The fourth amendment to the United States constitution provides: “The right of the people to be secure in their persons, houses, papers, and effects, against unreasonable searches and seizures, shall not be violated, and no warrants shall issue, but upon probable cause, supported by oath or affirmation, and particularly describing the place to be searched, and the persons or things to be seized.”
The defendant doe's not claim that the affidavit in support of the search warrant was otherwise lacking in probable cause.
The search warrant also authorized the police to seize light colored, synthetic fibers from the carpeting in the defendant’s home for comparison to similar fibers discovered on the victim’s clothing. Upon execution of the search warrant, the police seized carpet fibers that matched those on the victim’s clothing. Prior to trial, the defendant moved to suppress all of the evidence seized from his home, including the synthetic fibers, and the trial court denied the defendant’s motion. On appeal, however, the defendant challenges the seizure of only the wood particles.
Thus, “[t]he likelihood that the evidence sought is still in place is a function not simply of watch and calendar but of variables that do not punch a clock: the character of the crime (chance encounter in the night or regenerating conspiracy?), of the criminal (nomadic or entrenched?), of the thing to be seized (perishable and easily transferable or of enduring utility to its holder?), or the place to be searched (mere criminal forum of convenience or secure operational base?), etc. The observation of a half-smoked marijuana cigarette in an ashtray at a cocktail party may well be stale the day after the cleaning [service] has been in; the observation of the burial of a corpse in a cellar may well not be stale three decades later. The hare and the tortoise do not disappear at the same rate of speed. Andresen v. State, 24 Md. App. 128, 172, 331 A.2d 78 (1975), aff'd, 427 U.S. 463, 96 S. Ct. 2737, 49 L. Ed. 2d 627 (1976); see also Sgro v. United States, 287 U.S. 206, 211, 53 S. Ct. 138, 77 L. Ed. 260 (1932); 2 W. LaFave, Search and Seizure (2d Ed. 1987) § 3.7 (a), pp. 74r-88.” (Internal quotation marks omitted.) State v. Vincent, supra, 229 Conn. 174-75; State v. Johnson, supra, 219 Conn. 566-67.

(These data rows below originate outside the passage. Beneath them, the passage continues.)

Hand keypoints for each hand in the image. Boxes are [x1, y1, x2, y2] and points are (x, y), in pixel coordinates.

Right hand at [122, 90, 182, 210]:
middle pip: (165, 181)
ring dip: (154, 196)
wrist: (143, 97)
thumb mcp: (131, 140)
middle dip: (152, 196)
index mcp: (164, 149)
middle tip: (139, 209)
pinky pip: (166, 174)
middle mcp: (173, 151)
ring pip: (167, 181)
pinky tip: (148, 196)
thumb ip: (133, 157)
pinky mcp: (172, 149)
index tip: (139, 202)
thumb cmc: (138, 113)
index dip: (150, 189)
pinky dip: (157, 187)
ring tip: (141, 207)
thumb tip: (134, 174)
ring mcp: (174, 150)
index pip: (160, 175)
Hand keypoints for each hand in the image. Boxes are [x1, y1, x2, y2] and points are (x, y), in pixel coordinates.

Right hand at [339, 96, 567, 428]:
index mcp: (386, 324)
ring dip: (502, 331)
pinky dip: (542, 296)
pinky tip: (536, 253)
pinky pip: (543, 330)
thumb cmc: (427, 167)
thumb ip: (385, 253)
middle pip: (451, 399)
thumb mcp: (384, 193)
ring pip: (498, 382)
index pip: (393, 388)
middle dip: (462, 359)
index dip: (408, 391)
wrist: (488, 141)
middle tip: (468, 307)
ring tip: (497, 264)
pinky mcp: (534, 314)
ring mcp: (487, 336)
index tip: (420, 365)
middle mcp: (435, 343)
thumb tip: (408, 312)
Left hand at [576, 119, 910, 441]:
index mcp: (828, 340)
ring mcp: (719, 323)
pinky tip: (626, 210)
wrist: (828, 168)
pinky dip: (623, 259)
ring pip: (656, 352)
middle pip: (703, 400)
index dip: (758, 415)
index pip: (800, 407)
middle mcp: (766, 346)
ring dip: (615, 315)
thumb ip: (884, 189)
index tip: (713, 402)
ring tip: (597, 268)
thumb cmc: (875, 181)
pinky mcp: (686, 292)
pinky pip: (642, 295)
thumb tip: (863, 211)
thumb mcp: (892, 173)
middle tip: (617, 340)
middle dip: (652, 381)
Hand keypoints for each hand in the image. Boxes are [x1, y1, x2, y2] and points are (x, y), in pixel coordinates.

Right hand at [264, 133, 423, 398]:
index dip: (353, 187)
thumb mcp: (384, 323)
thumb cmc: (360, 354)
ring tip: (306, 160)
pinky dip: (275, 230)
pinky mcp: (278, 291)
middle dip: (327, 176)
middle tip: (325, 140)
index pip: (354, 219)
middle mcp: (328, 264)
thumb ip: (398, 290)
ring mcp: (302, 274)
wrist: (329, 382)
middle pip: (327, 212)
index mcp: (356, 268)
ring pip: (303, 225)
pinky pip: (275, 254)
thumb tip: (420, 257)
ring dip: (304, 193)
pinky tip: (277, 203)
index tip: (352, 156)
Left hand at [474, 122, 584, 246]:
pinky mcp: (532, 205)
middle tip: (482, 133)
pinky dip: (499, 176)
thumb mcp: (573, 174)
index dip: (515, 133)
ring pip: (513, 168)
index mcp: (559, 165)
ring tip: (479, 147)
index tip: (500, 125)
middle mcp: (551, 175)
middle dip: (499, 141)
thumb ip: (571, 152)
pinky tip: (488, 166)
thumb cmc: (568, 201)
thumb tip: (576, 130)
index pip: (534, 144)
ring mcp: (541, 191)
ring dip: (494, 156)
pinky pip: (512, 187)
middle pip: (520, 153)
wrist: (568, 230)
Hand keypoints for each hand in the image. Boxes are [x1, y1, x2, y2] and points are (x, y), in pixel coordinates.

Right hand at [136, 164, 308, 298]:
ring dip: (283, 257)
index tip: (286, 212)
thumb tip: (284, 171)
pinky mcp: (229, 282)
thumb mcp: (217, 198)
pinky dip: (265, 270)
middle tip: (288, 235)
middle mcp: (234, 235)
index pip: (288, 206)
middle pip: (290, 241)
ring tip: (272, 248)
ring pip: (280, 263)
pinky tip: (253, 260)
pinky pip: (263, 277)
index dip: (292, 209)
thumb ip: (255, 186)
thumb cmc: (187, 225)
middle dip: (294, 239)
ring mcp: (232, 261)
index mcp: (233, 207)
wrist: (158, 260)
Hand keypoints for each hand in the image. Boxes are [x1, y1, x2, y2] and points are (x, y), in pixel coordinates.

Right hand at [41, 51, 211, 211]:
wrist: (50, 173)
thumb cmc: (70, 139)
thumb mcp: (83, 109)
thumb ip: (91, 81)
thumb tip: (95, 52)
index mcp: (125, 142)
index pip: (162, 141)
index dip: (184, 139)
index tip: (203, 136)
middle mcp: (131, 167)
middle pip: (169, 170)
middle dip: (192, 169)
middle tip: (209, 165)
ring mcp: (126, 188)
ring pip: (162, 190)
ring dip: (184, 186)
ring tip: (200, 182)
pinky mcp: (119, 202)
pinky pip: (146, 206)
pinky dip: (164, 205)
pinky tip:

The sixth amendment to the United States constitution provides in relevant part that ”[i]n all criminal prosecutions, the accused shall enjoy the right ... to have compulsory process for obtaining witnesses in his favor. . . This right is applied to the states under the due process clause of the fourteenth amendment to the United States constitution. Washington v. Texas, 388 U.S. 14, 18, 87 S. Ct. 1920, 18 L. Ed. 2d 1019 (1967); see State v. McKnight, 191 Conn. 564, 580-81, 469 A.2d 397 (1983).
The defendant made no offer of proof as to why further testimony regarding the details of the statements he allegedly made to his brother during their telephone conversation would have shed any additional light on his state of mind at that time.
Moreover, although there was no testimony as to the weather on Thanksgiving Day, a voice off camera can be heard to state that it was 45 to 50 degrees Fahrenheit outside.
We note that although the Christmas Day videotape captures the defendant and the victim seated on a couch next to one another for a period of time,
Earlier in its rebuttal argument, the state had used similar language in characterizing the defendant, referring to him as the “best friend of the century, the [b]est [m]an,” the “lather of the year” and the “husband of the decade.”
The defendant never objected to the state’s characterization of the case as one involving the defendant’s greed and lust.
The defendant does not challenge the sufficiency of the evidence with respect to his murder conviction.